Estaba en mi habitación, sentado frente al escritorio con la laptop encendida, en la pantalla una página en blanco, sin saber qué escribir o qué hacer, no sabía cómo contestar a todas esas interrogantes dentro de mi cabeza.
Cientos de preguntas vagando por mi mente, todos aquellos errores del pasado, persiguiéndome, y continuaba sin saber qué escribir. La ira empapaba cada rincón de mi mente, cuerpo y alma.

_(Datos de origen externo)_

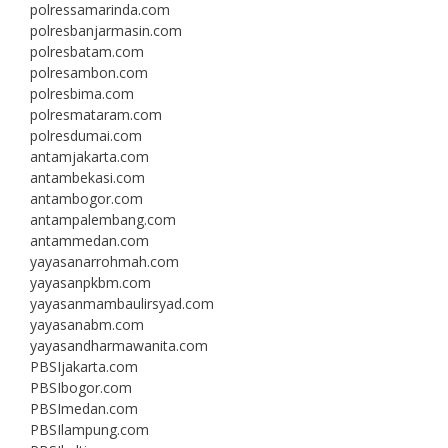
polressamarinda.com
polresbanjarmasin.com
polresbatam.com
polresambon.com
polresbima.com
polresmataram.com
polresdumai.com
antamjakarta.com
antambekasi.com
antambogor.com
antampalembang.com
antammedan.com
yayasanarrohmah.com
yayasanpkbm.com
yayasanmambaulirsyad.com
yayasanabm.com
yayasandharmawanita.com
PBSIjakarta.com
PBSIbogor.com
PBSImedan.com
PBSIlampung.com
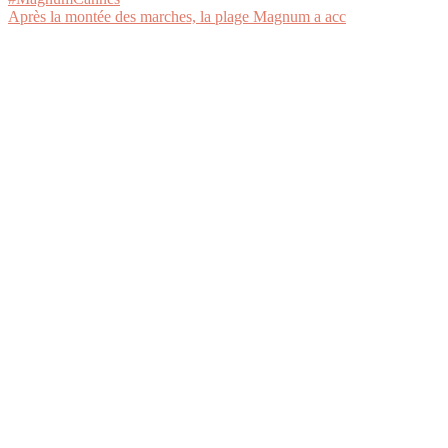
Après la montée des marches, la plage Magnum a acc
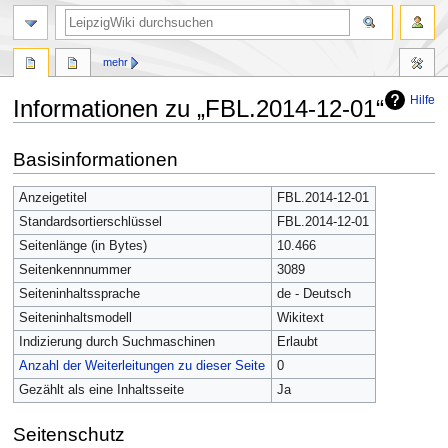
mehr
Hilfe
Informationen zu „FBL.2014-12-01“
Zur
Zur
Basisinformationen
Navigation
Suche
springen
springen
Anzeigetitel
FBL.2014-12-01
Standardsortierschlüssel
FBL.2014-12-01
Seitenlänge (in Bytes)
10.466
Seitenkennnummer
3089
Seiteninhaltssprache
de - Deutsch
Seiteninhaltsmodell
Wikitext
Indizierung durch Suchmaschinen
Erlaubt
Anzahl der Weiterleitungen zu dieser Seite
0
Gezählt als eine Inhaltsseite
Ja
Seitenschutz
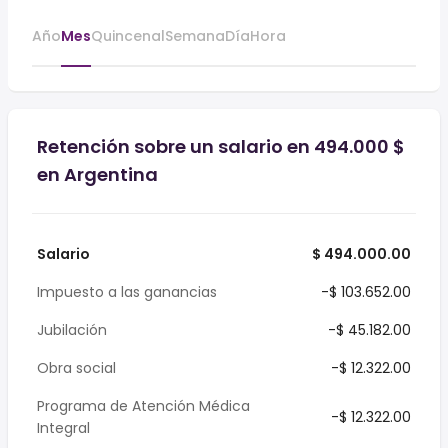
Año
Mes
Quincenal
Semana
Día
Hora
Retención sobre un salario en 494.000 $
en Argentina
Salario
$ 494.000.00
Impuesto a las ganancias
-$ 103.652.00
Jubilación
-$ 45.182.00
Obra social
-$ 12.322.00
Programa de Atención Médica
-$ 12.322.00
Integral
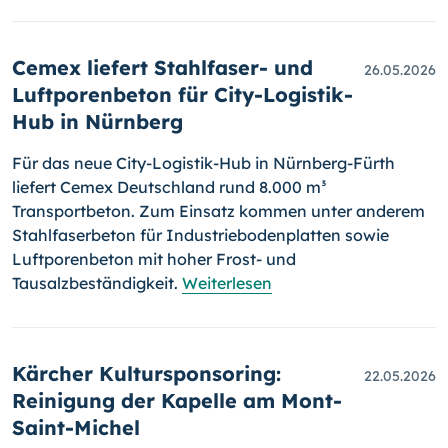
Cemex liefert Stahlfaser- und
26.05.2026
Luftporenbeton für City-Logistik-
Hub in Nürnberg
Für das neue City-Logistik-Hub in Nürnberg-Fürth
liefert Cemex Deutschland rund 8.000 m³
Transportbeton. Zum Einsatz kommen unter anderem
Stahlfaserbeton für Industriebodenplatten sowie
Luftporenbeton mit hoher Frost- und
Tausalzbeständigkeit.
Weiterlesen
Kärcher Kultursponsoring:
22.05.2026
Reinigung der Kapelle am Mont-
Saint-Michel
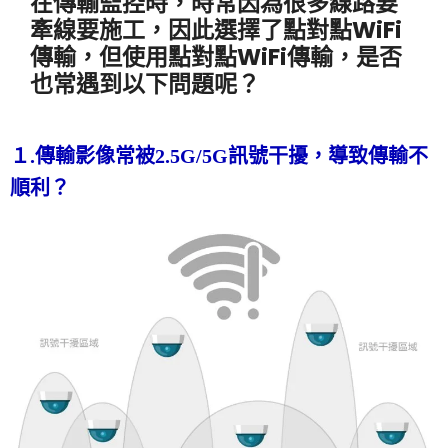
在傳輸監控時，時常因為很多線路要
牽線要施工，因此選擇了點對點WiFi
傳輸，但使用點對點WiFi傳輸，是否
也常遇到以下問題呢？
１.傳輸影像常被2.5G/5G訊號干擾，導致傳輸不
順利？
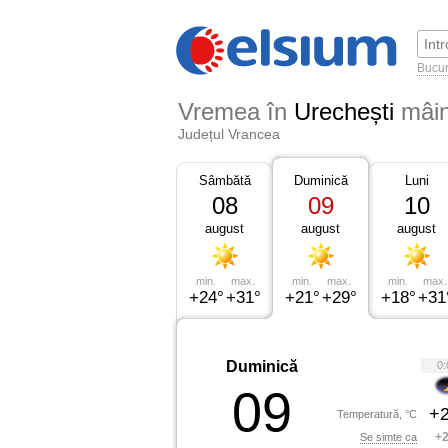
Bucur
Vremea în
Urechești
mâi
Județul Vrancea
Sâmbătă
Duminică
Luni
08
09
10
august
august
august
min.
max.
min.
max.
min.
max.
+24°
+31°
+21°
+29°
+18°
+31
Duminică
0:
09
+2
Temperatură, °C
+2
Se simte ca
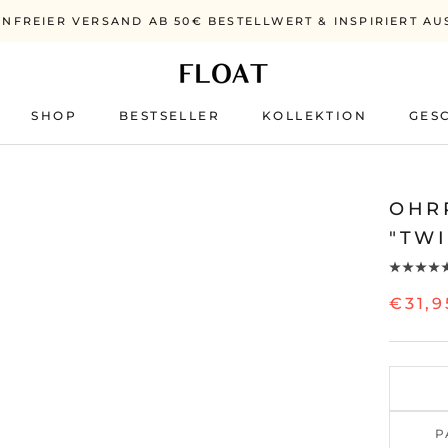
NFREIER VERSAND AB 50€ BESTELLWERT & INSPIRIERT AU
SHOP
BESTSELLER
KOLLEKTION
GES
BESTSELLER
OHR
"TW
€31,9
P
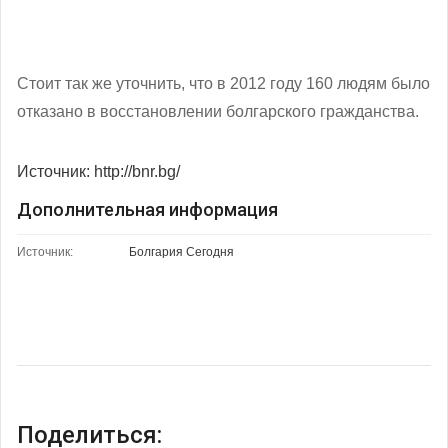
Стоит так же уточнить, что в
2012 году 160 людям было
отказано в восстановлении болгарского гражданства.
Источник: http://bnr.bg/
Дополнительная информация
Источник:
Болгария Сегодня
Поделиться:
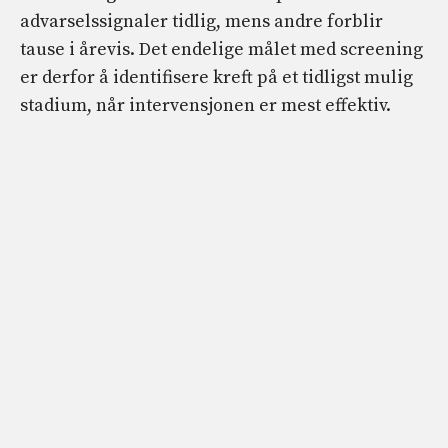
advarselssignaler tidlig, mens andre forblir
tause i årevis. Det endelige målet med screening
er derfor å identifisere kreft på et tidligst mulig
stadium, når intervensjonen er mest effektiv.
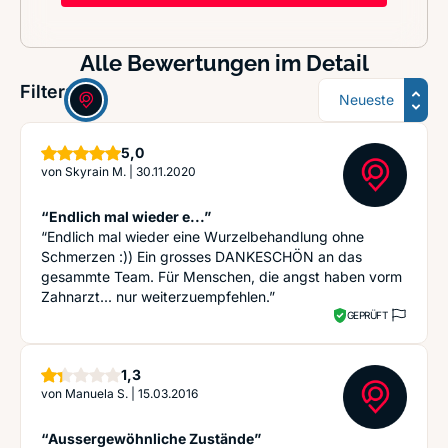
Alle Bewertungen im Detail
Sortierung
Filter:
Sterne
5,0
von
Skyrain M.
|
30.11.2020
“Endlich mal wieder e...”
“Endlich mal wieder eine Wurzelbehandlung ohne
Schmerzen :)) Ein grosses DANKESCHÖN an das
gesammte Team. Für Menschen, die angst haben vorm
Zahnarzt... nur weiterzuempfehlen.”
GEPRÜFT
Sterne
1,3
von
Manuela S.
|
15.03.2016
“Aussergewöhnliche Zustände”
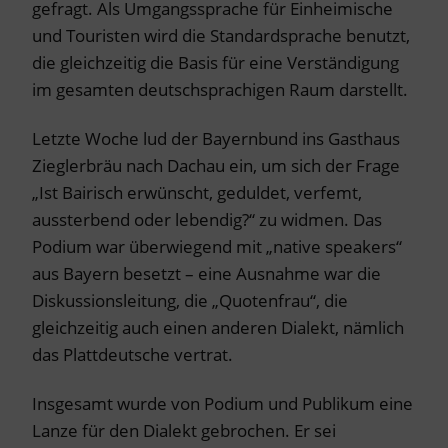
gefragt. Als Umgangssprache für Einheimische
und Touristen wird die Standardsprache benutzt,
die gleichzeitig die Basis für eine Verständigung
im gesamten deutschsprachigen Raum darstellt.
Letzte Woche lud der Bayernbund ins Gasthaus
Zieglerbräu nach Dachau ein, um sich der Frage
„Ist Bairisch erwünscht, geduldet, verfemt,
aussterbend oder lebendig?“ zu widmen. Das
Podium war überwiegend mit „native speakers“
aus Bayern besetzt – eine Ausnahme war die
Diskussionsleitung, die „Quotenfrau“, die
gleichzeitig auch einen anderen Dialekt, nämlich
das Plattdeutsche vertrat.
Insgesamt wurde von Podium und Publikum eine
Lanze für den Dialekt gebrochen. Er sei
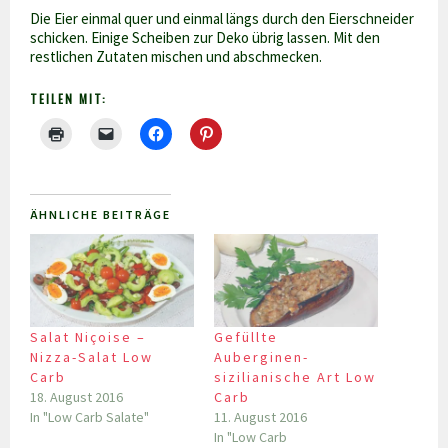
Die Eier einmal quer und einmal längs durch den Eierschneider
schicken. Einige Scheiben zur Deko übrig lassen. Mit den
restlichen Zutaten mischen und abschmecken.
TEILEN MIT:
ÄHNLICHE BEITRÄGE
Salat Niçoise –
Gefüllte
Nizza-Salat Low
Auberginen-
Carb
sizilianische Art Low
18. August 2016
Carb
In "Low Carb Salate"
11. August 2016
In "Low Carb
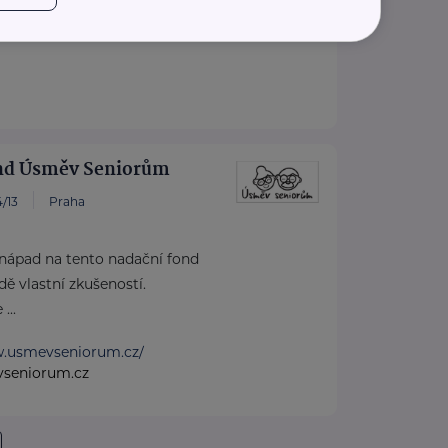
nd Úsměv Seniorům
/13
Praha
 nápad na tento nadační fond
dě vlastní zkušeností.
...
w.usmevseniorum.cz/
seniorum.cz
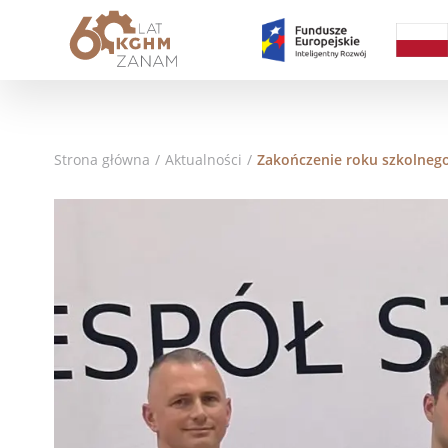
Strona główna
/
Aktualności
/
Zakończenie roku szkolnego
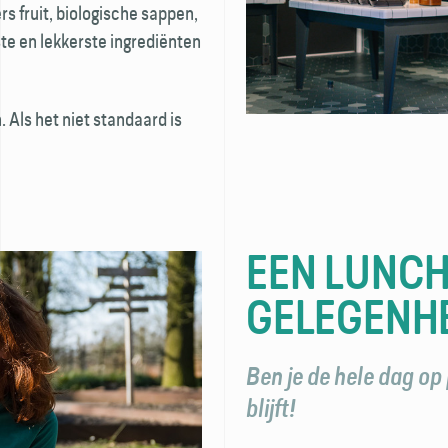
s fruit, biologische sappen,
ste en lekkerste ingrediënten
. Als het niet standaard is
EEN LUNCH
GELEGENH
Ben je de hele dag op
blijft!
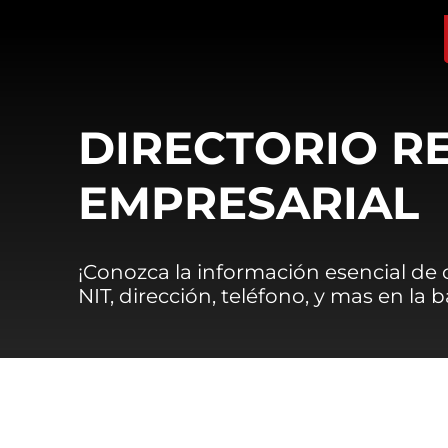
DIRECTORIO R
EMPRESARIAL
¡Conozca la información esencial de
NIT, dirección, teléfono, y mas en la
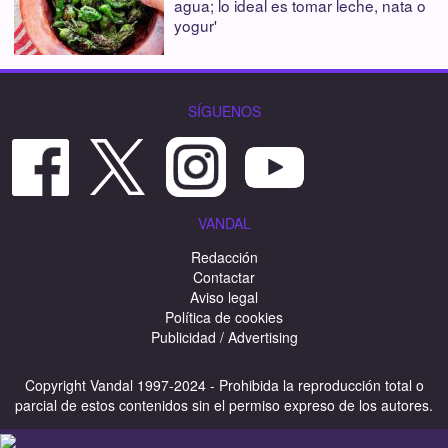
agua; lo ideal es tomar leche, nata o
yogur'
SÍGUENOS
VANDAL
Redacción
Contactar
Aviso legal
Política de cookies
Publicidad / Advertising
Copyright Vandal 1997-2024 - Prohibida la reproducción total o
parcial de estos contenidos sin el permiso expreso de los autores.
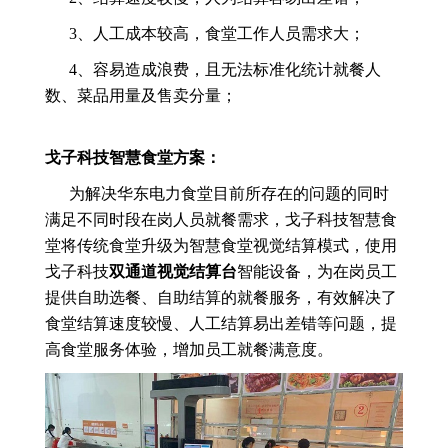
3、人工成本较高，食堂工作人员需求大；
4、容易造成浪费，且无法标准化统计就餐人
数、菜品用量及售卖分量；
戈子科技智慧食堂方案：
为解决华东电力食堂目前所存在的问题的同时
满足不同时段在岗人员就餐需求，戈子科技智慧食
堂将传统食堂升级为智慧食堂视觉结算模式，使用
戈子科技
双通道视觉结算台
智能设备，为在岗员工
提供自助选餐、自助结算的就餐服务，有效解决了
食堂结算速度较慢、人工结算易出差错等问题，提
高食堂服务体验，增加员工就餐满意度。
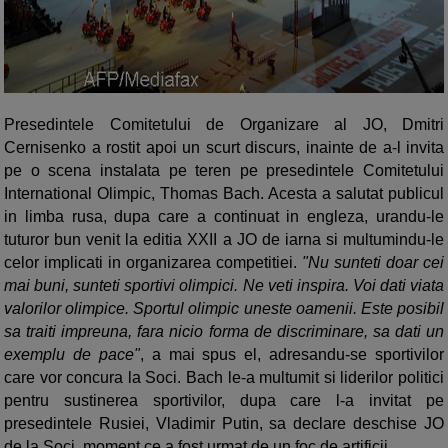
Presedintele Comitetului de Organizare al JO, Dmitri
Cernisenko a rostit apoi un scurt discurs, inainte de a-l invita
pe o scena instalata pe teren pe presedintele Comitetului
International Olimpic, Thomas Bach. Acesta a salutat publicul
in limba rusa, dupa care a continuat in engleza, urandu-le
tuturor bun venit la editia XXII a JO de iarna si multumindu-le
celor implicati in organizarea competitiei.
"Nu sunteti doar cei
mai buni, sunteti sportivi olimpici. Ne veti inspira. Voi dati viata
valorilor
olimpice. Sportul olimpic uneste oamenii. Este posibil
sa traiti impreuna, fara nicio forma de discriminare, sa dati un
exemplu de pace"
, a mai spus el, adresandu-se sportivilor
care vor concura la Soci. Bach le-a multumit si liderilor politici
pentru sustinerea sportivilor, dupa care l-a invitat pe
presedintele Rusiei, Vladimir Putin, sa declare deschise JO
de la Soci, moment ce a fost urmat de un foc de artificii.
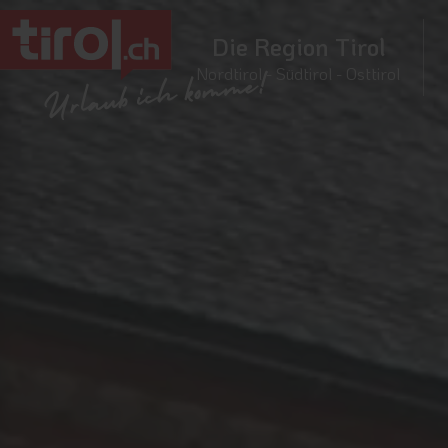
Die Region Tirol
Nordtirol - Südtirol - Osttirol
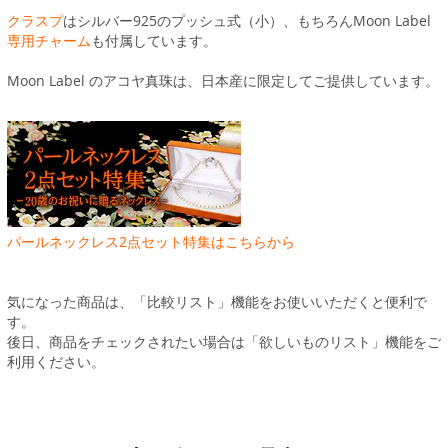
クラスプ
はシルバー925のプッシュ式（小）、もちろんMoon Label
専用チャーム
も付属しています。
Moon Label のアコヤ真珠は、日本産に限定してご提供しています。
パールネックレス2点セット特集はこちらから
気になった商品は、「比較リスト」機能をお使いいただくと便利で
す。
後日、商品をチェックされたい場合は「欲しいものリスト」機能をご
利用ください。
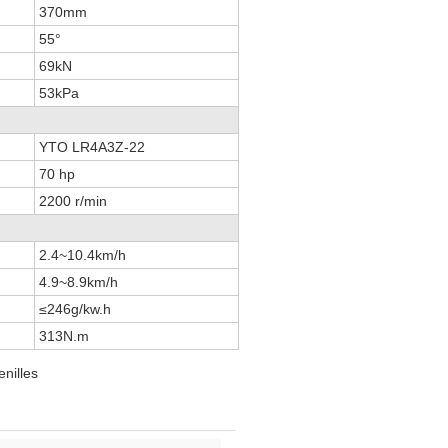
370mm
55°
69kN
53kPa
YTO LR4A3Z-22
70 hp
2200 r/min
2.4~10.4km/h
4.9~8.9km/h
≤246g/kw.h
313N.m
enilles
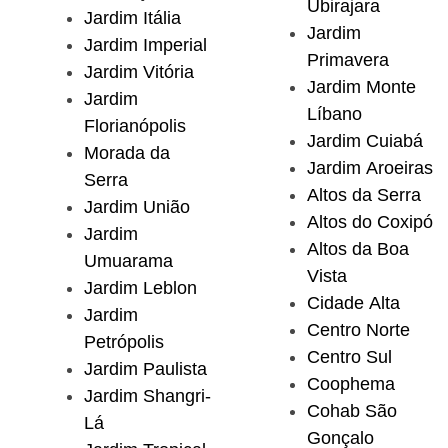
Ubirajara
Jardim Itália
Jardim
Jardim Imperial
Primavera
Jardim Vitória
Jardim Monte
Jardim
Líbano
Florianópolis
Jardim Cuiabá
Morada da
Jardim Aroeiras
Serra
Altos da Serra
Jardim União
Altos do Coxipó
Jardim
Altos da Boa
Umuarama
Vista
Jardim Leblon
Cidade Alta
Jardim
Centro Norte
Petrópolis
Centro Sul
Jardim Paulista
Coophema
Jardim Shangri-
Cohab São
Lá
Gonçalo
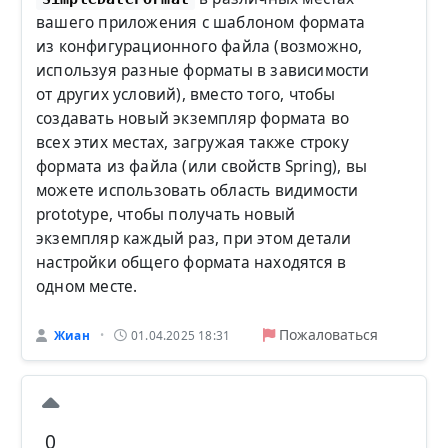
вашего приложения с шаблоном формата
из конфигурационного файла (возможно,
используя разные форматы в зависимости
от других условий), вместо того, чтобы
создавать новый экземпляр формата во
всех этих местах, загружая также строку
формата из файла (или свойств Spring), вы
можете использовать область видимости
prototype, чтобы получать новый
экземпляр каждый раз, при этом детали
настройки общего формата находятся в
одном месте.
Пожаловаться
Жиан
01.04.2025 18:31
•
0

Exploté, tomé con rabia el ventilador y lo arrojé al suelo, grité eufórico. Mi madre entró presurosa a la habitación y preguntó:
—¡Hijo!, ¡¿estás bien, qué pasó?! ¡Hijo!
La cólera nubló mi pensamiento, vuelto un animal salvaje, tomé su cabeza y la estrellé varias veces contra el muro, me detuve, pero no por lástima, más bien me pregunté qué haría con el cuerpo.
Mi hermano, o más bien hermana, ya que era algo joto, llegó preguntando qué había hecho, no paraba de gritar y lloriquear, mientras tiraba de mi camisa. No lo escuché, seguía inmerso en mis propios pensamientos, el cadáver era un obstáculo, por ninguna razón podía dejar que lo descubrieran. Tomé un cuchillo carnicero y corté el cuerpo en pequeñas partes, de pronto eran dos los cadáveres que debía cortar, busqué algunas bolsas, para deshacerme de los trozos, ejecuté mi labor sin pausa, cortar, meter, atar; cortar, meter, atar; cortar, meter, atar.
Las luces azul y roja entraron por la ventana de la sala, acompañada con el sonido de la sirena, probablemente debido a la llamada de algún vecino. Éste era el momento, las opciones eran claras, enfrentarlos o huir por la puerta trasera, no titubeé.